## AUFGABEN
[1] Kannst du im Text über Filmduos die Passage beginnend bei „Füreinander geschaffen“ und weiter bis einschließlich „nur eine Pfeife.“ noch einmal wiedergeben und dabei „Zug“ gegen „Bus“ tauschen?
[2] Wie geht der Text über Filmduos nach seinem letzten Satz weiter? Führe ihn fort.

Füreinander geschaffen
von Gerhard Midding
Es beginnt mit einem Kuss, der ziemlich übergriffig ist, aber als Ablenkungsmanöver in die Filmgeschichte eingehen wird. Um die Polizei zu täuschen, küsst der mordverdächtige Richard Hannay kurzerhand eine Fremde im Zug. Mit dieser Zufallsbegegnung verwandelt sich Alfred Hitchcocks Spionagethriller «The 39 Steps» jäh in eine Screwball Comedy. Denn Hannays Gegenspielerin ist smart, geistesgegenwärtig und gewinnt bald die erotische Oberhand. Die Waffe, mit der er sie in Schach hält, ist ohnehin nur eine Pfeife.
1935 entführt Hitch sein Publikum in eine Welt der Duplizität und Täuschung, wo sich echte und falsche Polizisten nicht unterscheiden lassen. Aber aus vorgespielten Gefühlen werden bald echte; die zwei unschuldig Verfolgten sind nicht nur mit Handschellen aneinandergekettet. Der jüngste Film in unserer Auswahl könnte auf den ersten Blick nicht unterschiedlicher sein. «Drive-Away Dolls» handelt von einem queer-psychedelischen Roadtrip nach Florida. Siehe da, auch im tiefen Süden, gleich hinter dem Bible Belt, floriert eine lesbische Subkultur – die Orgie im Rotationsprinzip zu den Klängen von Blue Bayou ist jedenfalls ein köstlicher Kulturschock. Aber auch in dieser Krimikomödie entsteht dank agiler Improvisation aus einer Zwangsgemeinschaft eine freiwillige Nähe. Die Liebe wird nach vielen Turbulenzen zum Kollateralgewinn. Es gibt sogar einen MacGuffin, der Hitchcock gefallen hätte (ein mysteriöser Koffer, der überbracht werden soll), aber was 2024 aus dessen diskreten Phallussymbolen wird, muss man sehen, um es zu glauben.
Das Duett ist ein Grundimpuls des filmischen Erzählens. Es kennt Hunderte von Spielarten, aber auch wiederkehrende Muster. Ihnen allen ist gemeinsam, dass aus diesen Paarungen eine unverhoffte Dynamik entsteht. Die Kollision gegensätzlicher Lebensprinzipien kann heilsame Lernprozesse anstossen. So ist es beispielsweise in der gar nicht so platonischen Liebesgeschichte, die Hal Ashby in «Harold and Maude» erzählt. Ein 20-Jähriger mit schwieriger Mutterbeziehung, der sich in morbide Fantasien flüchtet, trifft auf eine impulsive, lebenslustige KZ-Überlebende, die bald ihren 80. Geburtstag feiert. In diesem aufgeweckten Plädoyer für Exzentrik und Unverzagtheit lernten gleich mehrere Generationen von Kinogänger:innen, wie man richtig flirtet. Auch in «Intouchables», einer der erfolgreichsten Kulturschock-Komödien überhaupt, findet ein Transfer von Vitalität statt. Ein charmanter, gewitzter Kleinkrimineller aus der Banlieue bringt frischen Wind in das Pariser Stadtpalais eines steinreichen, querschnittsgelähmten Aristokraten. Die Klassen versöhnen sich im Zeichen ansteckender Lebensfreude und der Bewältigung sozialer und physischer Handicaps.

## BEREITGESTELLTE DATEN
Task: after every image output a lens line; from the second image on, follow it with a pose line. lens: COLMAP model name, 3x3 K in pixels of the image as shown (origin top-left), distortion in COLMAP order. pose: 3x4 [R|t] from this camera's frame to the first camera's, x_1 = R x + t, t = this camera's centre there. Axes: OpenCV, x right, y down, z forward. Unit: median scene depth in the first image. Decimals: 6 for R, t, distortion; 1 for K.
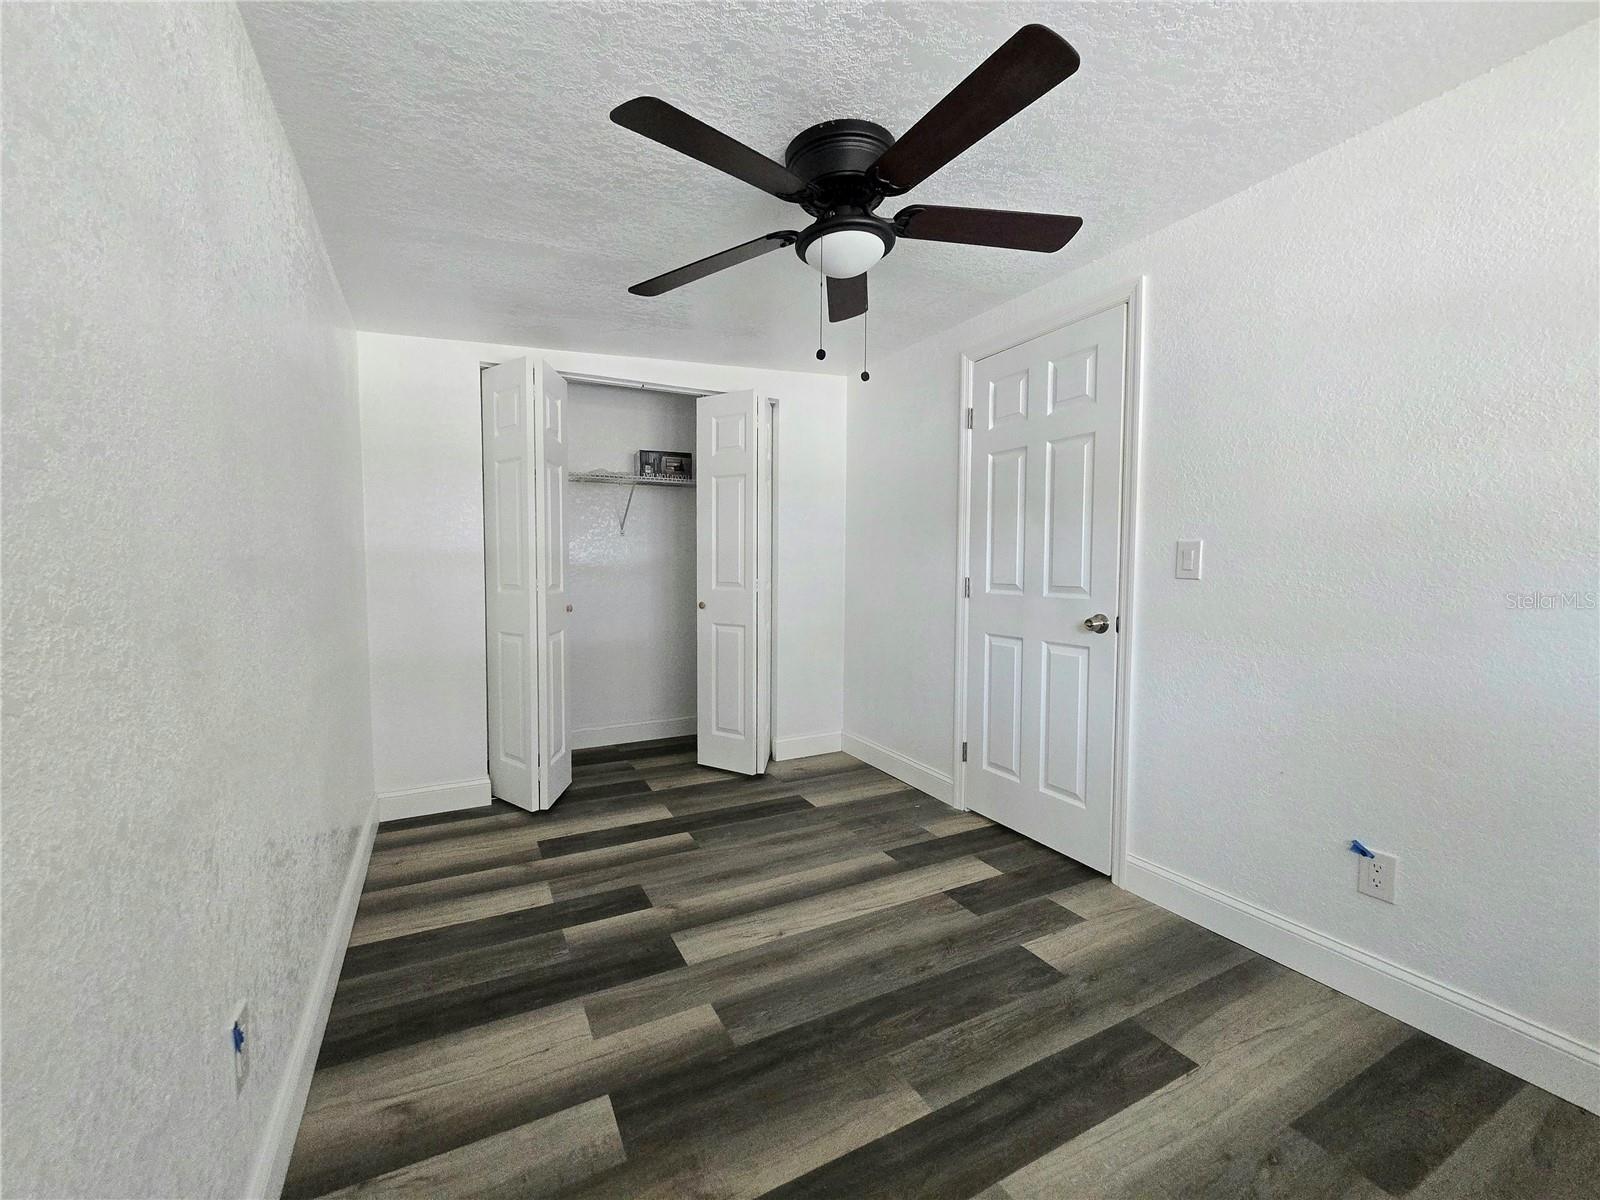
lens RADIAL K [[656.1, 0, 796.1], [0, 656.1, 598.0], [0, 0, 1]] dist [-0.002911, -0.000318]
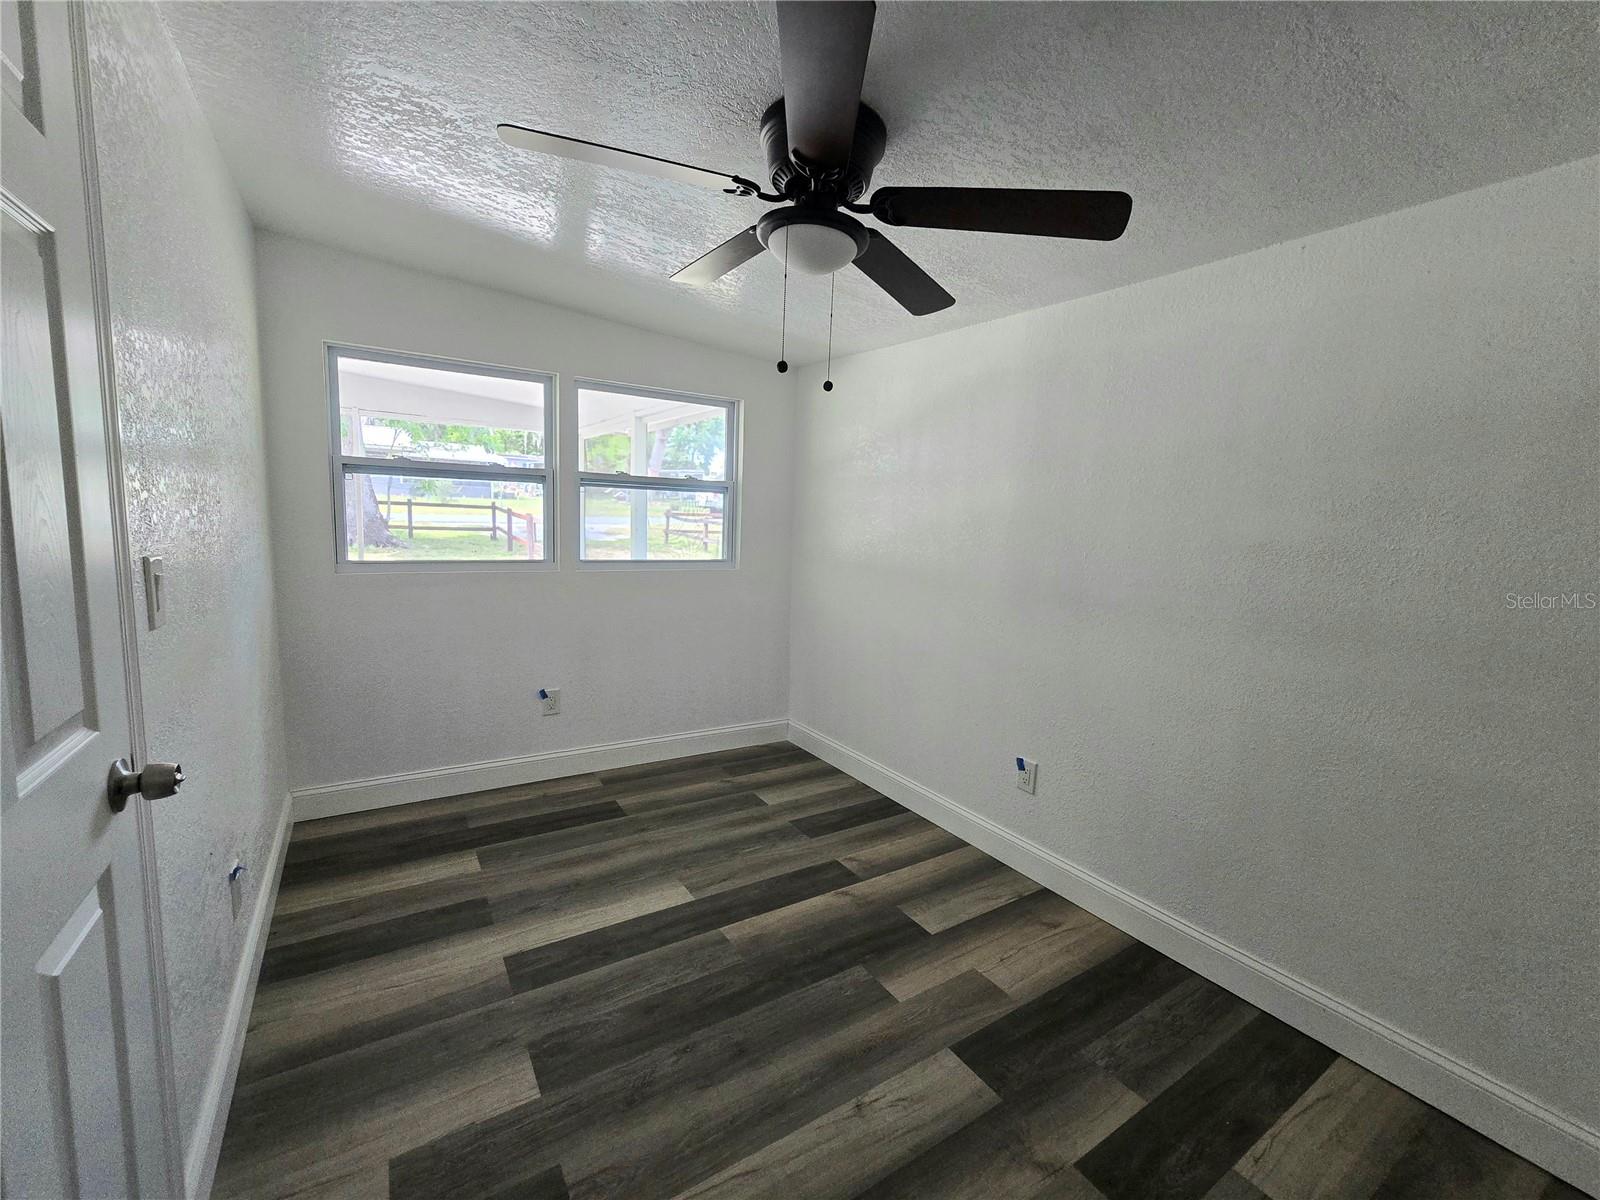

## LÖSUNGEN
[1]
Füreinander geschaffen
von Gerhard Midding
Es beginnt mit einem Kuss, der ziemlich übergriffig ist, aber als Ablenkungsmanöver in die Filmgeschichte eingehen wird. Um die Polizei zu täuschen, küsst der mordverdächtige Richard Hannay kurzerhand eine Fremde im Bus. Mit dieser Zufallsbegegnung verwandelt sich Alfred Hitchcocks Spionagethriller «The 39 Steps» jäh in eine Screwball Comedy. Denn Hannays Gegenspielerin ist smart, geistesgegenwärtig und gewinnt bald die erotische Oberhand. Die Waffe, mit der er sie in Schach hält, ist ohnehin nur eine Pfeife.

[2]
Bei der ersten Begegnung von Don Camillo und Peppone hingegen ist es Feindschaft auf den ersten Blick. Die verbindet. Auch in Julien Duviviers Fortsetzung bleiben sie energische Kontrahenten; beim Wiedersehen reichen sie sich die Hände mit herzlichem Zögern. Man muss auch seine Gegner ehren, findet der Bürgermeister, der insgeheim schon ungeduldig auf den rauflustigen Priester gewartet hat. Wiederum ziehen sie zum Wohl der kleinstädtischen Gemeinschaft an einem Strang. Die Streithähne brachten 1953 ein Schmunzeln in den Kalten Krieg, die Hoffnung auf eine duldsame Koexistenz. Das grosse Mysterium der italienischen Nachkriegspolitik – der Umstand, dass Katholizismus und Kommunismus gleichermassen bestimmende staatsbürgerliche Leidenschaften sind – bleibt auch diesmal ungelöst. (Drei weitere Sequels trugen nicht wesentlich zur Klärung bei.) Es müssen freilich nicht immer nur die unvereinbaren Gegensätze sein, die sich anziehen.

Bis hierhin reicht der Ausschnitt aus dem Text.